F10 Shares of Class B-2 common stock do not represent economic interests in the Issuer, except for participation together with Class A common stock in any dividends or distributions, which amounts will accrue and only become payable upon the occurrence of certain Class B vesting events. Holders of Class B-2 common stock are not entitled to any voting rights with respect to such shares, except as required by applicable law.

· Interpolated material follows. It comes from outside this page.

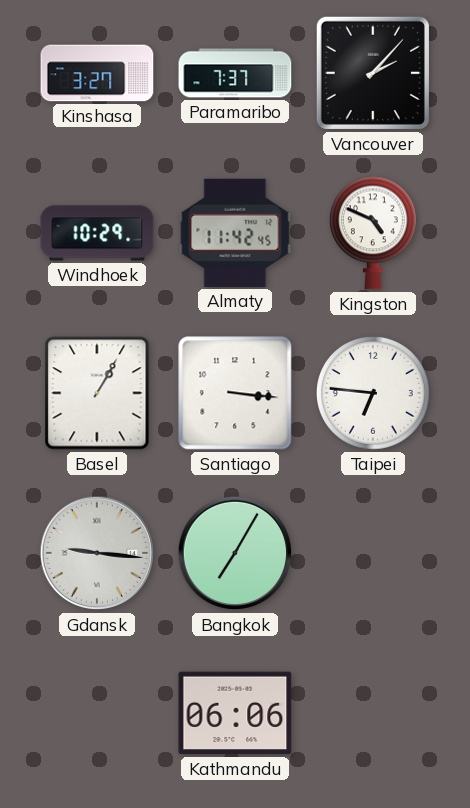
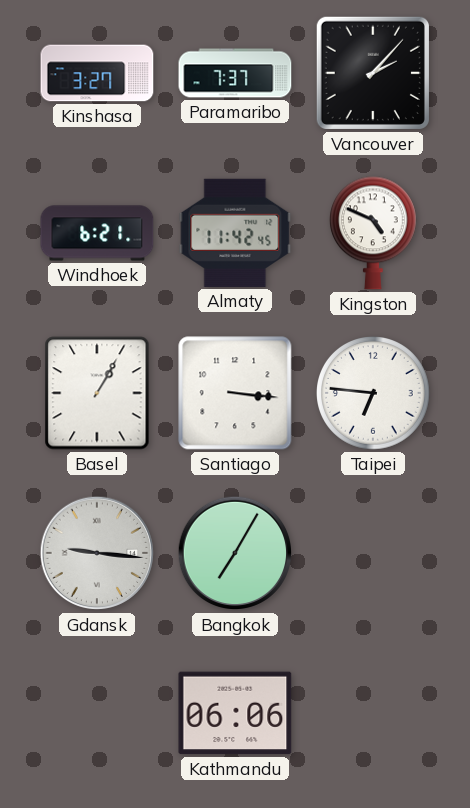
Windhoek: 10:29 -> 6:21
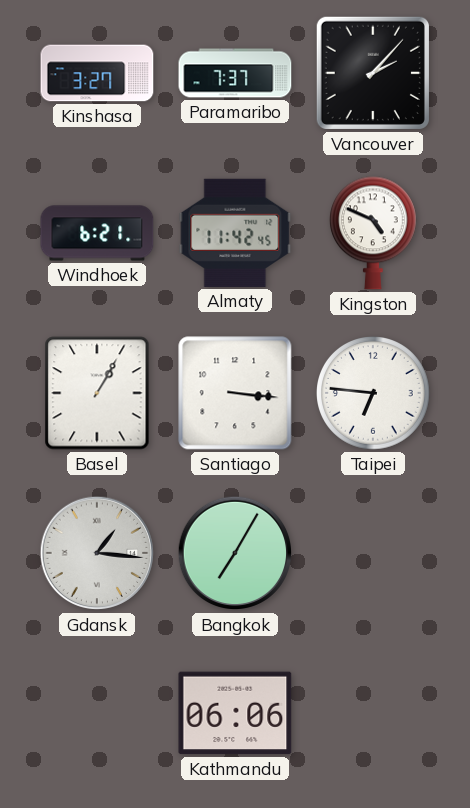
Gdansk: 9:16 -> 1:16
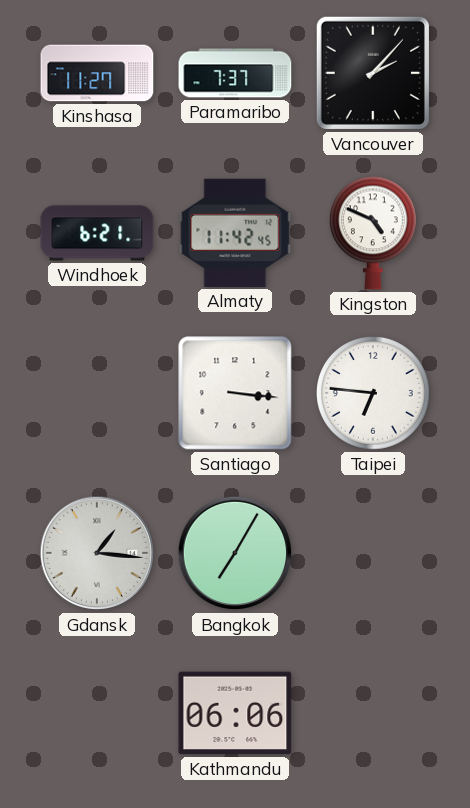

Class B-2 common stock will automatically convert into shares of Class A common stock on a one-for-one basis (subject to adjustment) upon the occurrence of certain Class B-2 vesting events.

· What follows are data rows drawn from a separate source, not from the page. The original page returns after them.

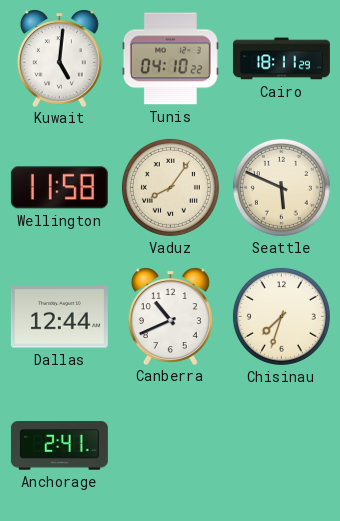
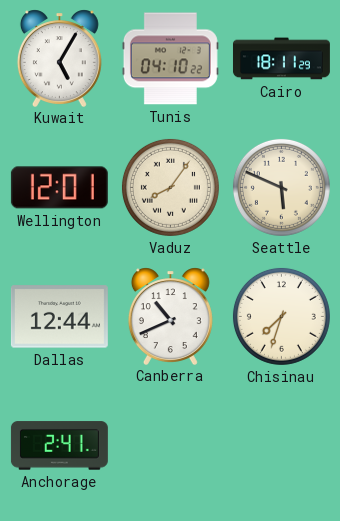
Kuwait: 5:01 -> 5:05
Wellington: 11:58 -> 12:01
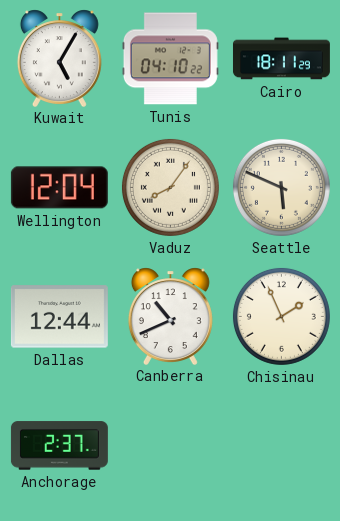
Wellington: 12:01 -> 12:04
Chisinau: 7:33 -> 1:56
Anchorage: 2:41 -> 2:37
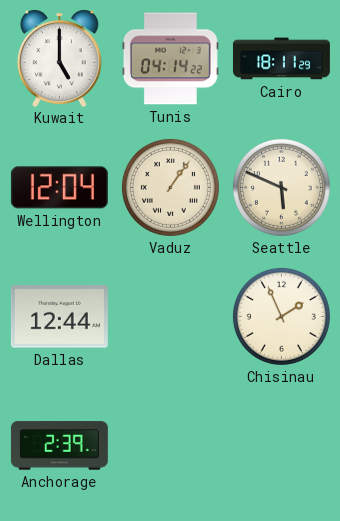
Kuwait: 5:05 -> 5:00
Tunis: 04:10 -> 04:14
Vaduz: 8:06 -> 1:06
Canberra: 10:41 -> none
Anchorage: 2:37 -> 2:39
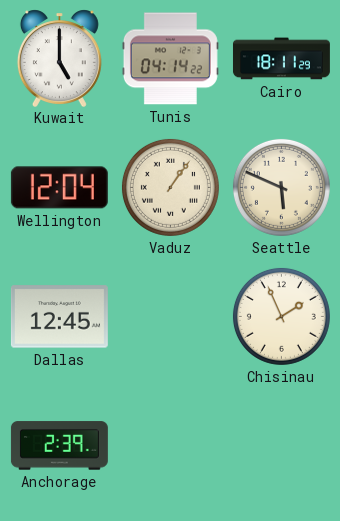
Dallas: 12:44 -> 12:45
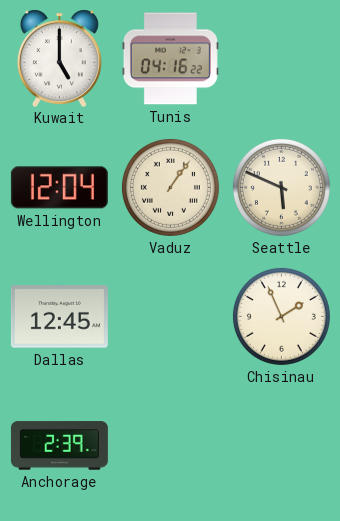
Tunis: 04:14 -> 04:16
Cairo: 18:11 -> none
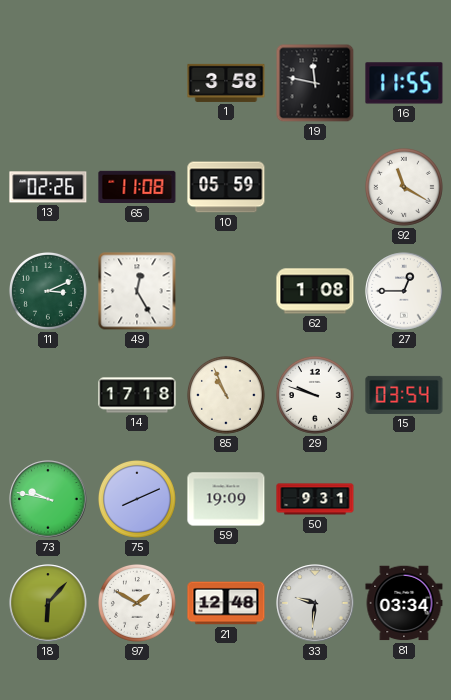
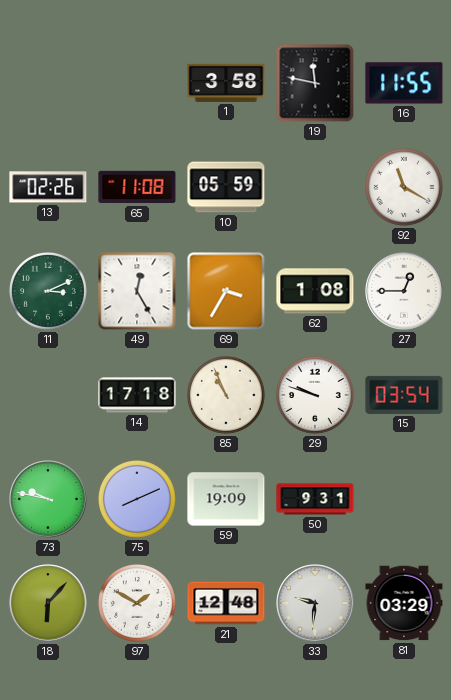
69: none -> 3:35
81: 03:34 -> 03:29
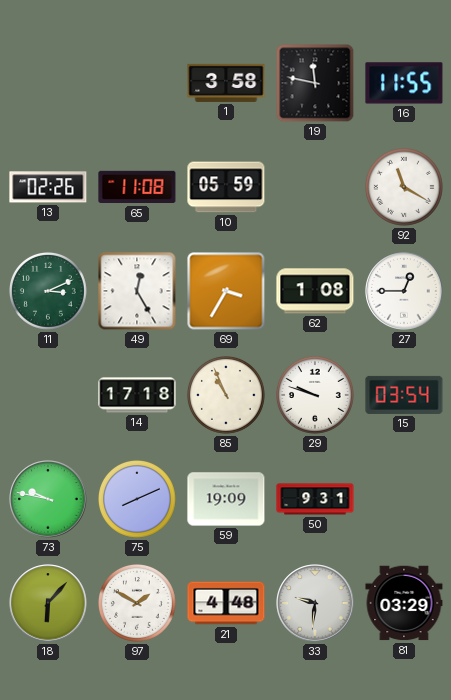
21: 12:48 -> 4:48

F11 Class Z-A common stock will, with respect to each holder's applicable portion thereof (as determined pursuant to the Issuer's certificate of incorporation), (i) vest and be converted into an equivalent portion of Class A common stock in the event the corollary unvested shares of Class A common stock held by Issuer's management are forfeited pursuant to an applicable award agreement or (ii) be forfeited for no consideration in the event that such corollary shares of Class A common stock vest pursuant to the terms of an applicable award agreement.

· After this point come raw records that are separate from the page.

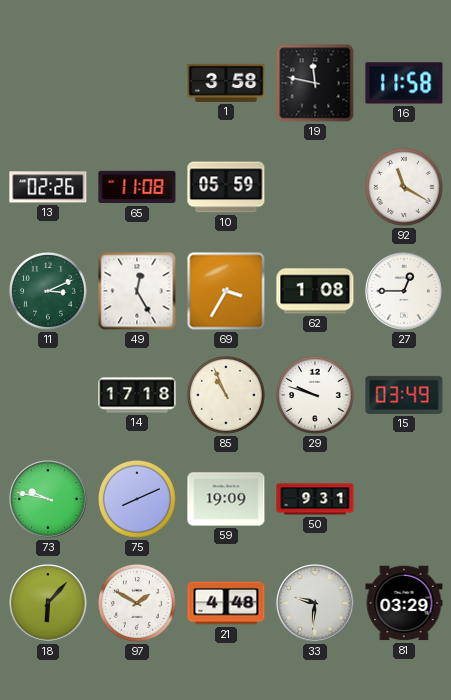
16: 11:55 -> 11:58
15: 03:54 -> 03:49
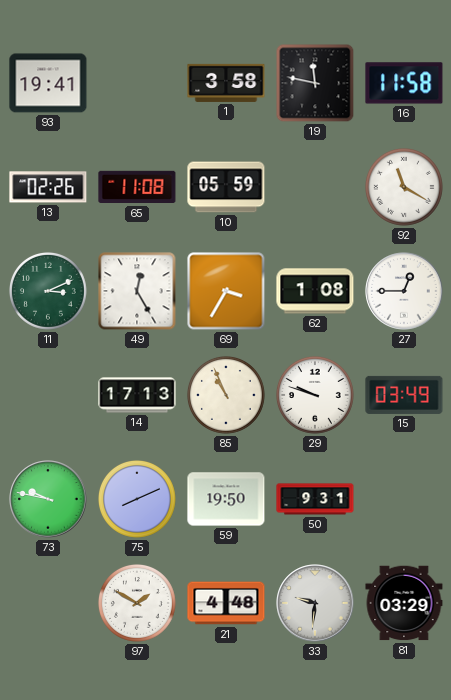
93: none -> 19:41
14: 17:18 -> 17:13
59: 19:09 -> 19:50
18: 6:07 -> none
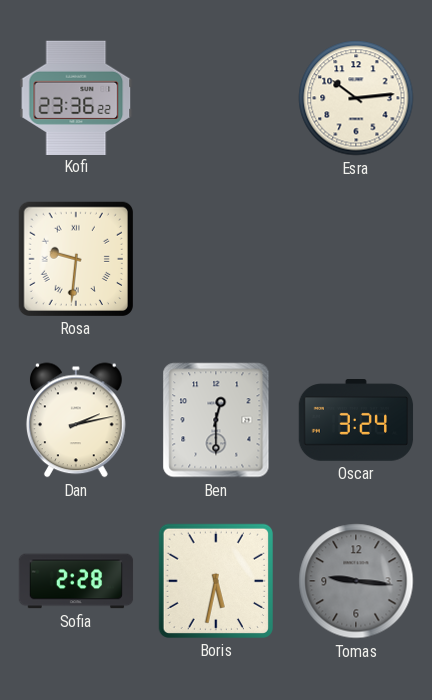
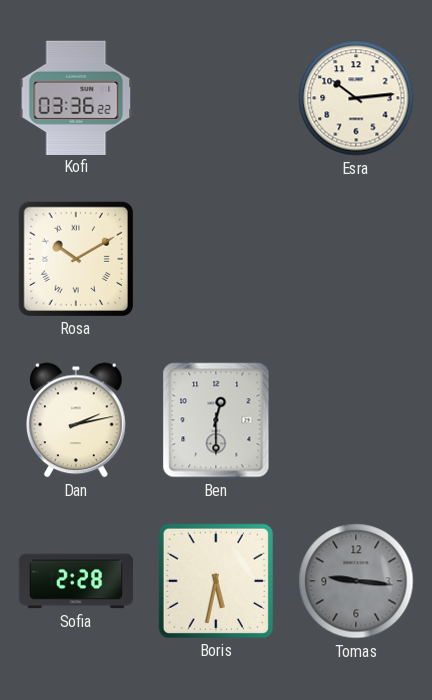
Kofi: 23:36 -> 03:36
Rosa: 9:31 -> 10:10
Oscar: 3:24 -> none
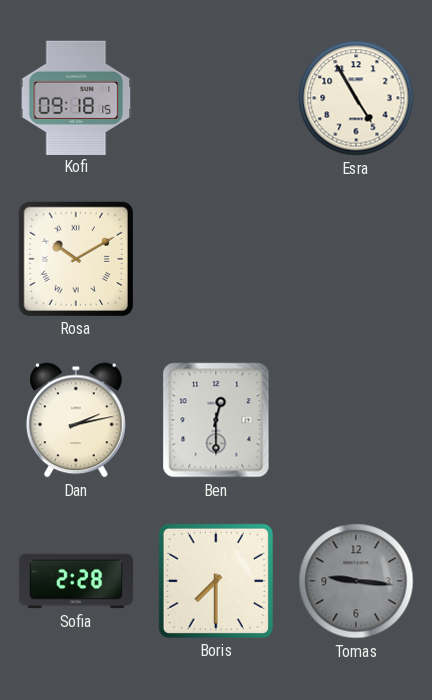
Kofi: 03:36 -> 09:18
Esra: 10:14 -> 4:55
Boris: 5:32 -> 7:30
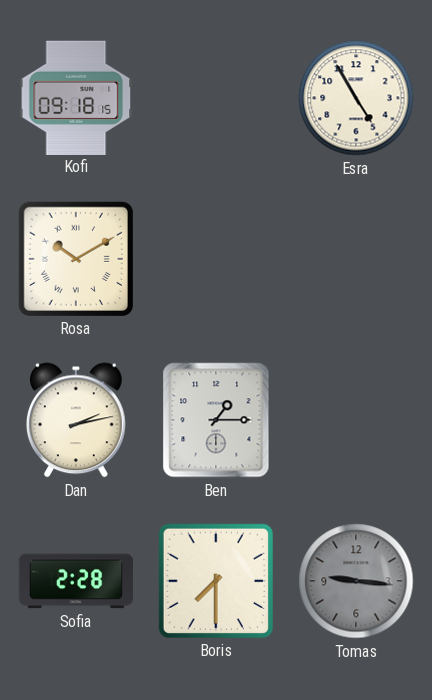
Ben: 12:30 -> 1:15
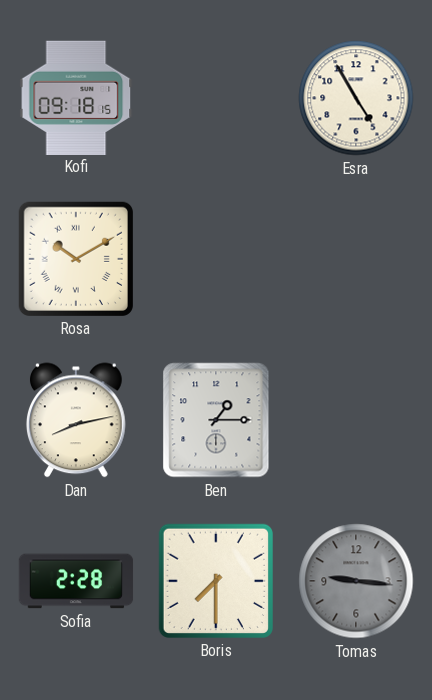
Dan: 2:13 -> 8:13
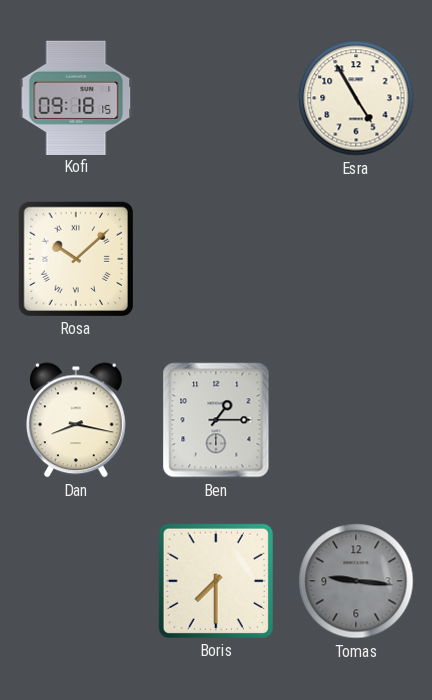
Rosa: 10:10 -> 10:08
Dan: 8:13 -> 8:17
Sofia: 2:28 -> none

F12 Shares of Class Z-B-1 common stock will, with respect to each holder's applicable portion thereof (as determined pursuant to the Issuer's certificate of incorporation) (i) vest and be converted into an equivalent portion of Class B-1 common stock in the event the corollary unvested shares of Class B-1 common stock held by Issuer's management are forfeited pursuant to an applicable award agreement or (ii) be forfeited for no consideration in the event that such corollary shares of Class B-1 common stock vest pursuant to the terms of an applicable award agreement.
F13 Shares of Class Z-B-2 common stock will, with respect to each holder's applicable portion thereof (as determined pursuant to the Issuer's certificate of incorporation) (i) vest and be converted into an equivalent portion of Class B-2 common stock in the event the corollary unvested shares of Class B-2 common stock held by Issuer's management are forfeited pursuant to an applicable award agreement or (ii) be forfeited for no consideration in the event that such corollary shares of Class B-2 common stock vest pursuant to the terms of an applicable award agreement.
F14 Information with respect to each of the Reporting Persons is given solely by such Reporting Person, and no Reporting Person has responsibility for the accuracy or completeness of information supplied by another Reporting Person.
F15 Each of the Reporting Persons (other than to the extent it directly holds securities reported herein) disclaims beneficial ownership of the securities held by the other Reporting Persons, except to the extent of such Reporting Person's pecuniary interest therein, and, pursuant to Rule 16a-1(a)(4) under the Securities Exchange Act of 1934, each of the Reporting Persons (other than to the extent it directly holds securities reported herein) states that the inclusion of these securities in this report shall not be deemed an admission of beneficial ownership of all of the reported securities for purposes of Section 16 or for any other purpose.